Pelham Manor Trustees unanimously passed a 6-month zoning moratorium affecting the historic retail shopping district at Boston Post Road Monday night over sentiments ranging from concern from co-op residents to outright disdain from the shopping plaza's real estate managment Urstadt Biddle.
"I am pleading with the board to not interfere with the replacement of Gristedes with Dollar Tree," said Charles Urstadt, Pelham native and co-owner of real estate investment firm Urstadt Biddle. But his pleas were set aside for the final vote.
The Trustees and Mayor James O'Connor voted with one accord to enact the permit freeze, even after hearing the move could negatively impact an in-the-pipeline lease agreement with Dollar Tree stores to take over the former location of Gristedes market - a deal Urstadt Biddle has been working on for months.
Willing Biddle, president and chief operating officer of Urstadt Biddle Properties, was direct in his critique of the moratorium.
"If this delay is imposed, it will almost certainly cause the collapse of this deal," said Biddle. "Your actions will surely torpedo this deal."
Biddle insisted the Board had specifically drafted the moratorium to thwart ongoing attempts to close a lease agreement with Dollar Tree discount stores.
Trustee Neal Schwarzfeld denied Biddle's accusation. "One's imagination can run wild as a layperson," Schwarzfeld said. "Right now [the zoning mix] doesn’t including dining, we might consider that."
But Biddle was unconvinced by Schwarzfeld, pointing out there was only one vacant property at the site that would be directly impacted by the moratorium: the former Gristedes location.

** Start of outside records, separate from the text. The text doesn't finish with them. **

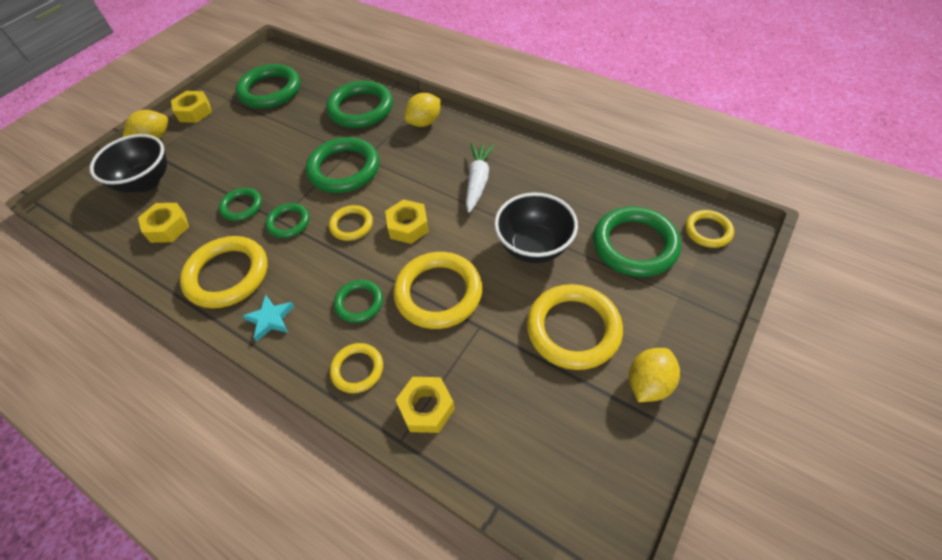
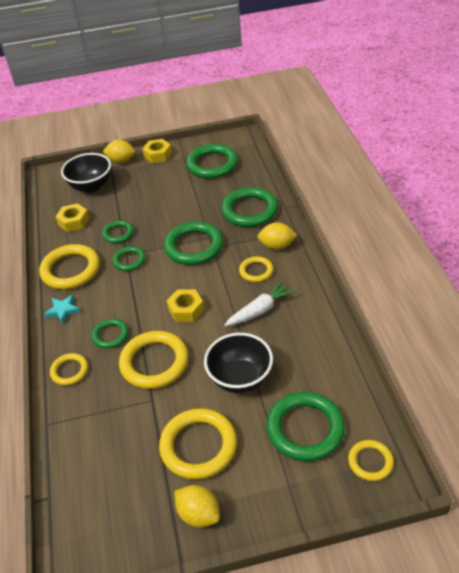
camera: 45 degrees right, 10 degrees down
yellow ring [329,205,373,241] -> yellow ring moved to [239,256,273,282]
yellow nut [396,377,455,433] -> none
yellow lemon [629,348,680,402] -> yellow lemon turned 45 degrees clockwise [175,485,220,528]

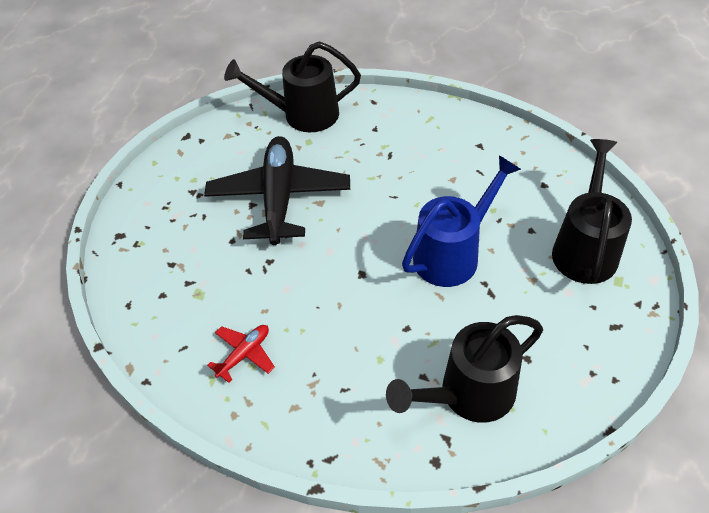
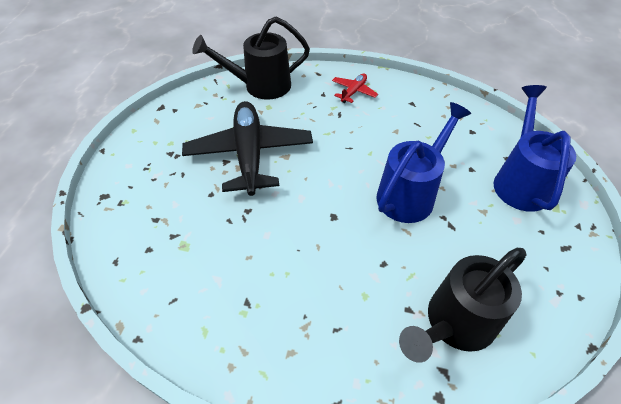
camera: 10 degrees left, 0 degrees up
red plane [207,325,275,383] -> red plane moved to [332,74,378,103]
black watering can [552,139,632,284] -> blue watering can [494,85,576,212]

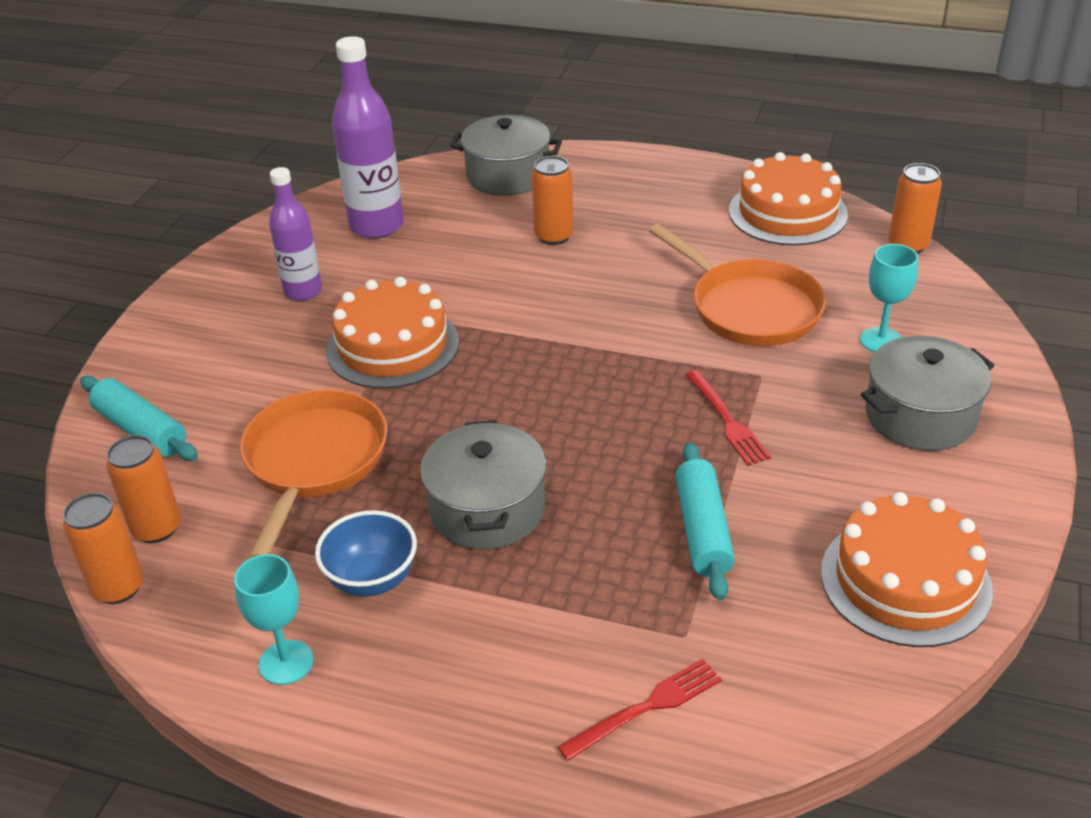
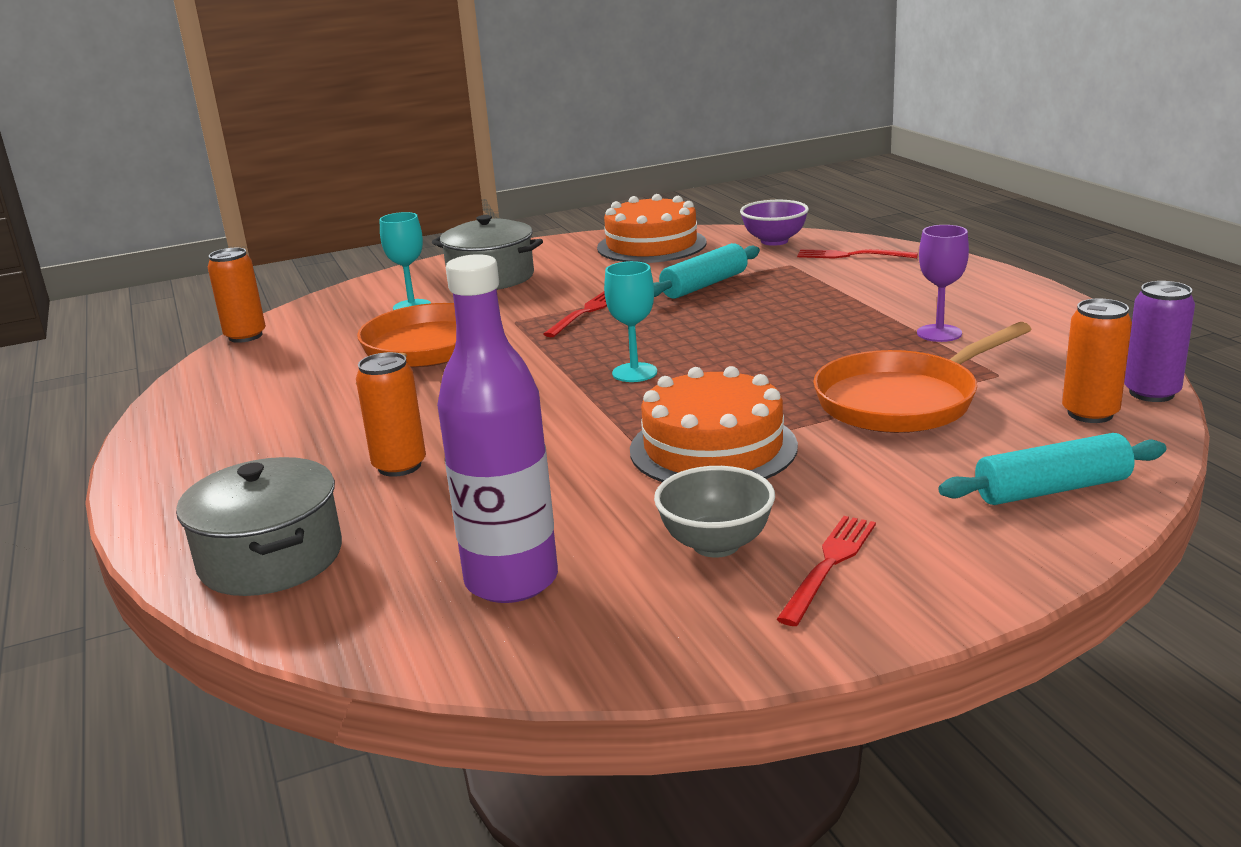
camera: 130 degrees left, 15 degrees down
orange can [63,493,143,604] -> purple can [1124,281,1195,402]
turquoise rolling pin [80,376,198,461] -> turquoise rolling pin turned 75 degrees clockwise [938,433,1166,505]
turquoise goblet [234,554,313,685] -> turquoise goblet moved to [604,261,657,382]
purple bottle [269,167,322,301] -> grey bowl [654,466,775,558]
blue bowl [315,510,417,597] -> purple goblet [917,225,969,342]
grey pot [420,420,546,550] -> none
orange cake [729,152,848,246] -> none
none -> purple bowl [740,200,809,246]
none -> red fork [776,516,876,626]

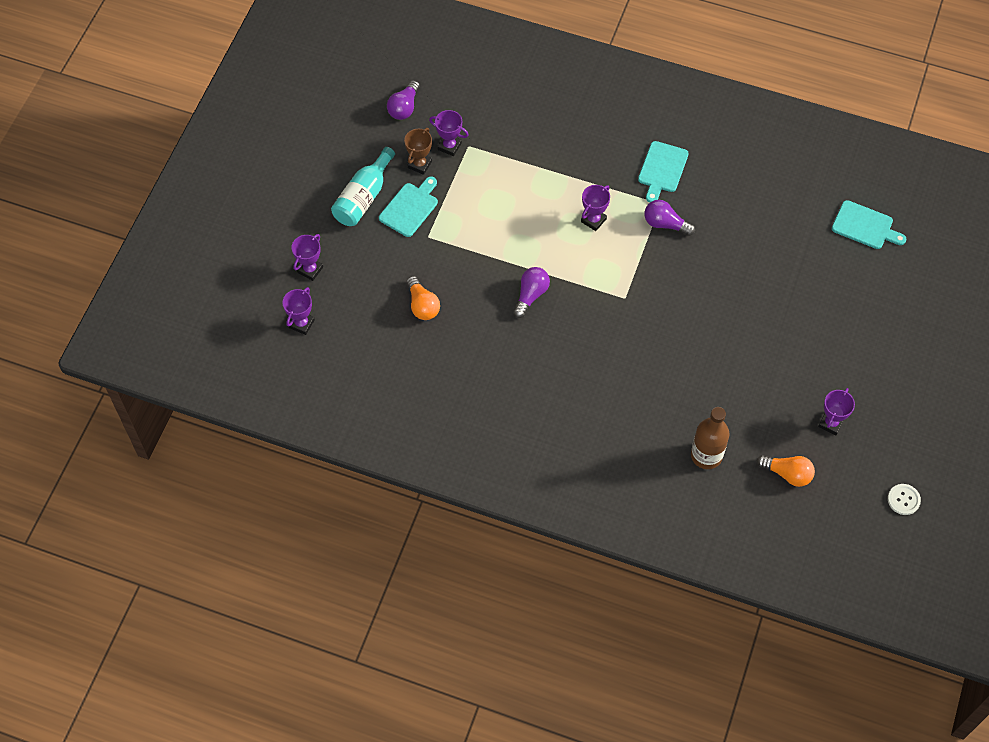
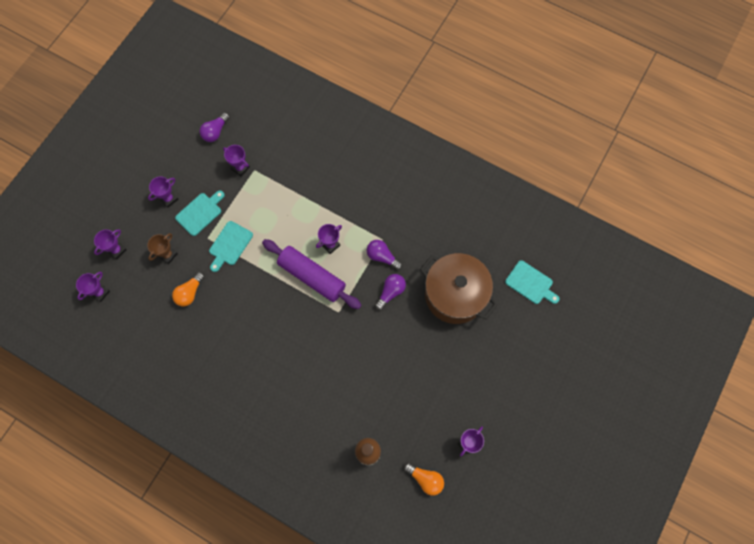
camera: 10 degrees right, 10 degrees up
turquoise bottle [331,147,395,226] -> purple trophy [148,177,179,208]
brown trophy [404,128,432,175] -> brown trophy moved to [147,233,178,264]
orange light bulb [406,276,440,320] -> orange light bulb turned 45 degrees clockwise [172,272,205,306]
purple light bulb [513,267,550,318] -> purple light bulb moved to [375,274,406,310]
turquoise cutting board [638,141,689,203] -> turquoise cutting board moved to [209,221,253,272]
white button [888,484,921,515] -> none
none -> purple rolling pin [262,239,362,309]
none -> brown pot [420,253,498,324]

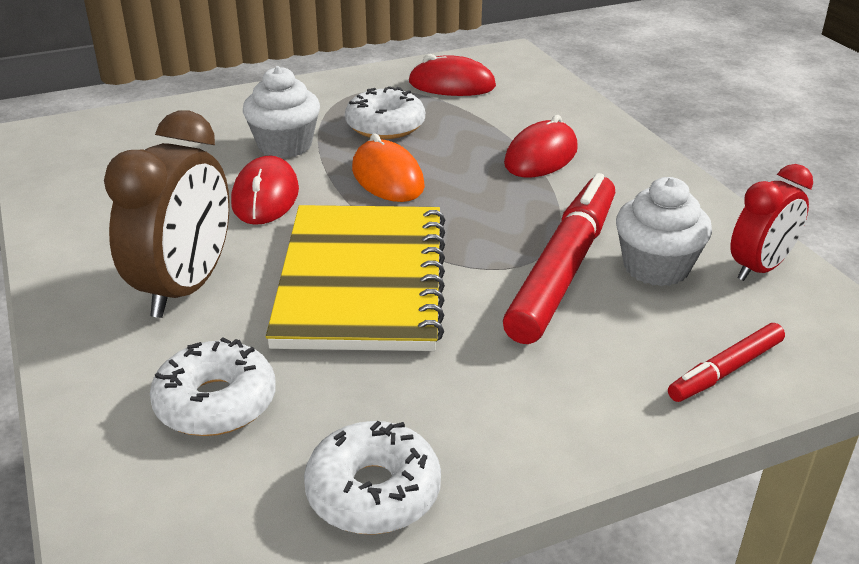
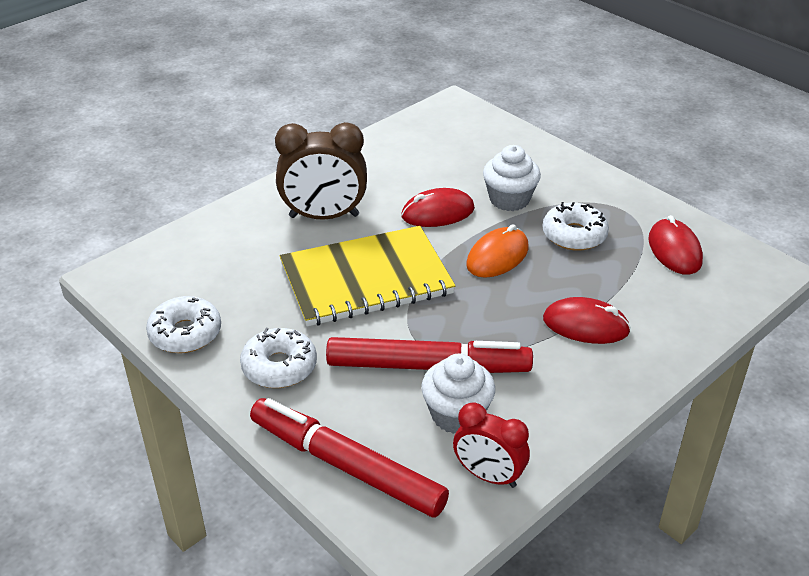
camera: 70 degrees right, 5 degrees up
white donut [150,337,276,436] -> white donut moved to [240,328,317,388]
red marker [668,323,785,402] -> red marker [250,398,449,518], size x1.97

Biddle offered his own theory.
Dollar Tree was never embraced by the Trustees, Biddle argued, due to their perception of the brand.
"Think back to 50s, 60s, 70s, almost every town had a Woolworth's [discount retail store]," said Biddle "To me, the Dollar Tree is a Woolworth. It's just the price has gone up from 5 and 10 cents to a dollar."
Several residents of Schuyler Park also expressed concern about the impact of the moratorium of their co-op building which is located in the retail zoning district even though its use is residential.
Mayor O'Connor explained that there was a provision in the terms of the moratorium law that allows co-op residents to receive permits for renovation inside their properties. If the co-op requires any external work during the moratorium, Village Manager John Pierpont said the law did allow the Trustees to consider and act upon permit applications and uses "not inconsistent with the law."
"Fifteen years ago, we began discussion on what could be done to encourage development in southern part of village" Nanette Bourne of White Plains planning firm AKRF. Calling the commercial district a "pretty remarkable transformation," Bourne said the review process will take four to six months and will cover existing use, tenancy patterns, progressive zoning tools.
Bourne said the study was an opportunity similar to the circumstances when Pelham Manor was able to redefine the commercial district farther south on Pelham Road.